#### Exercise requirements:
Look through the entries for the string "Support", and copy each line that holds it.

[Rendered images with source text]
----

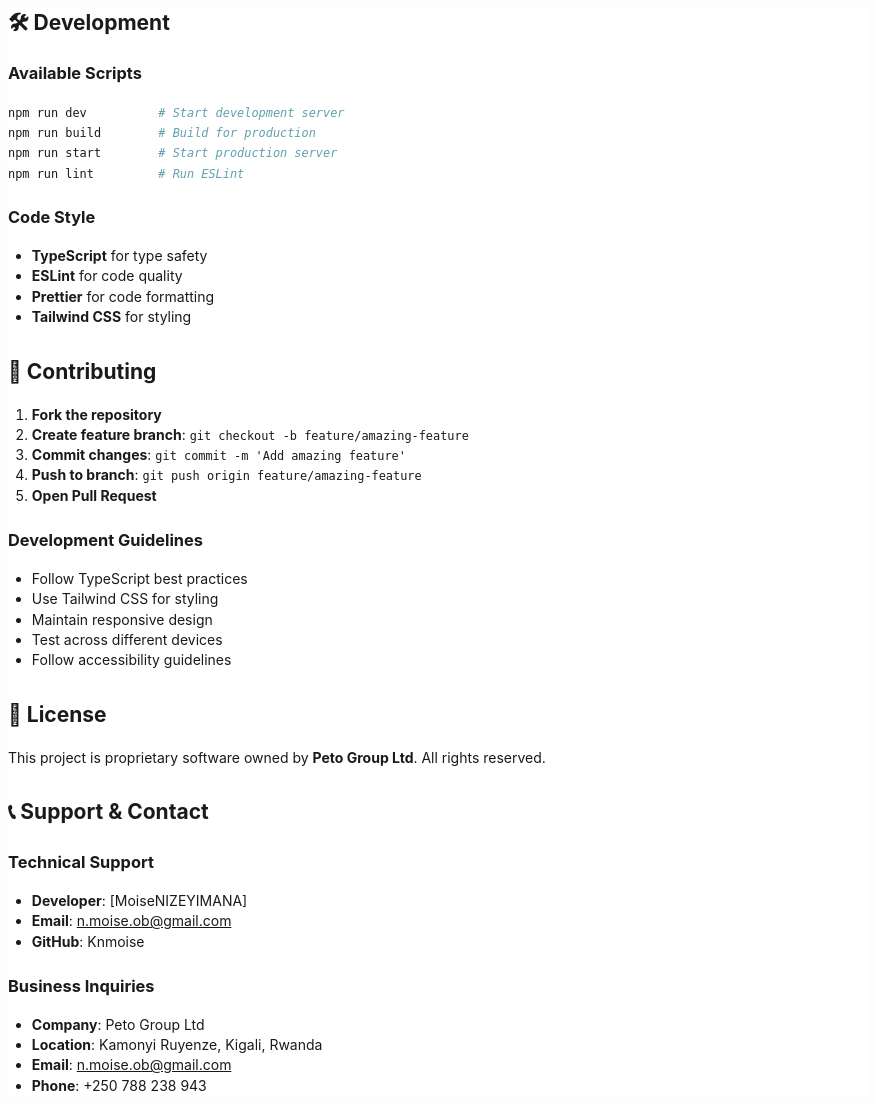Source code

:## 🛠️ Development

### **Available Scripts**
```bash
npm run dev          # Start development server
npm run build        # Build for production
npm run start        # Start production server
npm run lint         # Run ESLint
```

### **Code Style**
- **TypeScript** for type safety
- **ESLint** for code quality
- **Prettier** for code formatting
- **Tailwind CSS** for styling

## 🤝 Contributing

1. **Fork the repository**
2. **Create feature branch**: `git checkout -b feature/amazing-feature`
3. **Commit changes**: `git commit -m 'Add amazing feature'`
4. **Push to branch**: `git push origin feature/amazing-feature`
5. **Open Pull Request**

### **Development Guidelines**
- Follow TypeScript best practices
- Use Tailwind CSS for styling
- Maintain responsive design
- Test across different devices
- Follow accessibility guidelines

## 📝 License

This project is proprietary software owned by **Peto Group Ltd**. All rights reserved.

## 📞 Support & Contact

### **Technical Support**
- **Developer**: [MoiseNIZEYIMANA]
- **Email**: n.moise.ob@gmail.com
- **GitHub**: Knmoise

### **Business Inquiries**
- **Company**: Peto Group Ltd
- **Location**: Kamonyi Ruyenze, Kigali, Rwanda
- **Email**: n.moise.ob@gmail.com
- **Phone**: +250 788 238 943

----

#### Solved problem:
## 📞 Support & Contact
### **Technical Support**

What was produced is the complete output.